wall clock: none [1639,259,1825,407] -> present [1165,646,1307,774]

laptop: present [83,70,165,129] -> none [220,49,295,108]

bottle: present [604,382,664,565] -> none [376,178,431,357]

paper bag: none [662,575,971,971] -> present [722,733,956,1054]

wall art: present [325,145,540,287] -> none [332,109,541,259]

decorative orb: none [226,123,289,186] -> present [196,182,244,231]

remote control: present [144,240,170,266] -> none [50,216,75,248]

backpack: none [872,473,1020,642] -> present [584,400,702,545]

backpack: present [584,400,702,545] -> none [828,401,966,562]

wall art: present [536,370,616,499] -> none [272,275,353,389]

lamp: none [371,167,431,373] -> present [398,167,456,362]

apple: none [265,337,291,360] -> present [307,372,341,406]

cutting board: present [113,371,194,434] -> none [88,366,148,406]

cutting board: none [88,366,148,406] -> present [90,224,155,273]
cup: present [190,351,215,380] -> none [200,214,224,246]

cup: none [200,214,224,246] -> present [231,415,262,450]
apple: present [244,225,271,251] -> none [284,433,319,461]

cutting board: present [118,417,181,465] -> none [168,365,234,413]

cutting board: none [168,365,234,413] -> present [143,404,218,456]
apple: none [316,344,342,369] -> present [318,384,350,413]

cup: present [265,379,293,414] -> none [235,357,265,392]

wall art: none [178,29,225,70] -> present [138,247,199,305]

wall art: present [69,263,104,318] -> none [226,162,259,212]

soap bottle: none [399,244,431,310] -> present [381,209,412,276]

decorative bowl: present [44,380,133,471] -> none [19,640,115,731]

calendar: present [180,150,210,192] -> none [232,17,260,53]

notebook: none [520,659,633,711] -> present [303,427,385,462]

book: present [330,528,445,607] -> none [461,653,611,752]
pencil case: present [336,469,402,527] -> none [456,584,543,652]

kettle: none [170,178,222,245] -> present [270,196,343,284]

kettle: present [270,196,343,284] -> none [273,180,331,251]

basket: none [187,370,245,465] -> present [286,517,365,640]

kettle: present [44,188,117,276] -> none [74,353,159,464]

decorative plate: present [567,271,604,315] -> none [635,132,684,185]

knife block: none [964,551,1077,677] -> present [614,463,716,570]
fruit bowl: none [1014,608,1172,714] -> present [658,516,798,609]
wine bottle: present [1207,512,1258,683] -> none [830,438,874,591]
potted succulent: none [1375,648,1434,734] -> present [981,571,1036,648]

→ Work task
All entries must be repeated exactly.

→ Written response
wall clock: none [1639,259,1825,407] -> present [1165,646,1307,774]

laptop: present [83,70,165,129] -> none [220,49,295,108]

bottle: present [604,382,664,565] -> none [376,178,431,357]

paper bag: none [662,575,971,971] -> present [722,733,956,1054]

wall art: present [325,145,540,287] -> none [332,109,541,259]

decorative orb: none [226,123,289,186] -> present [196,182,244,231]

remote control: present [144,240,170,266] -> none [50,216,75,248]

backpack: none [872,473,1020,642] -> present [584,400,702,545]

backpack: present [584,400,702,545] -> none [828,401,966,562]

wall art: present [536,370,616,499] -> none [272,275,353,389]

lamp: none [371,167,431,373] -> present [398,167,456,362]

apple: none [265,337,291,360] -> present [307,372,341,406]

cutting board: present [113,371,194,434] -> none [88,366,148,406]

cutting board: none [88,366,148,406] -> present [90,224,155,273]
cup: present [190,351,215,380] -> none [200,214,224,246]

cup: none [200,214,224,246] -> present [231,415,262,450]
apple: present [244,225,271,251] -> none [284,433,319,461]

cutting board: present [118,417,181,465] -> none [168,365,234,413]

cutting board: none [168,365,234,413] -> present [143,404,218,456]
apple: none [316,344,342,369] -> present [318,384,350,413]

cup: present [265,379,293,414] -> none [235,357,265,392]

wall art: none [178,29,225,70] -> present [138,247,199,305]

wall art: present [69,263,104,318] -> none [226,162,259,212]

soap bottle: none [399,244,431,310] -> present [381,209,412,276]

decorative bowl: present [44,380,133,471] -> none [19,640,115,731]

calendar: present [180,150,210,192] -> none [232,17,260,53]

notebook: none [520,659,633,711] -> present [303,427,385,462]

book: present [330,528,445,607] -> none [461,653,611,752]
pencil case: present [336,469,402,527] -> none [456,584,543,652]

kettle: none [170,178,222,245] -> present [270,196,343,284]

kettle: present [270,196,343,284] -> none [273,180,331,251]

basket: none [187,370,245,465] -> present [286,517,365,640]

kettle: present [44,188,117,276] -> none [74,353,159,464]

decorative plate: present [567,271,604,315] -> none [635,132,684,185]

knife block: none [964,551,1077,677] -> present [614,463,716,570]
fruit bowl: none [1014,608,1172,714] -> present [658,516,798,609]
wine bottle: present [1207,512,1258,683] -> none [830,438,874,591]
potted succulent: none [1375,648,1434,734] -> present [981,571,1036,648]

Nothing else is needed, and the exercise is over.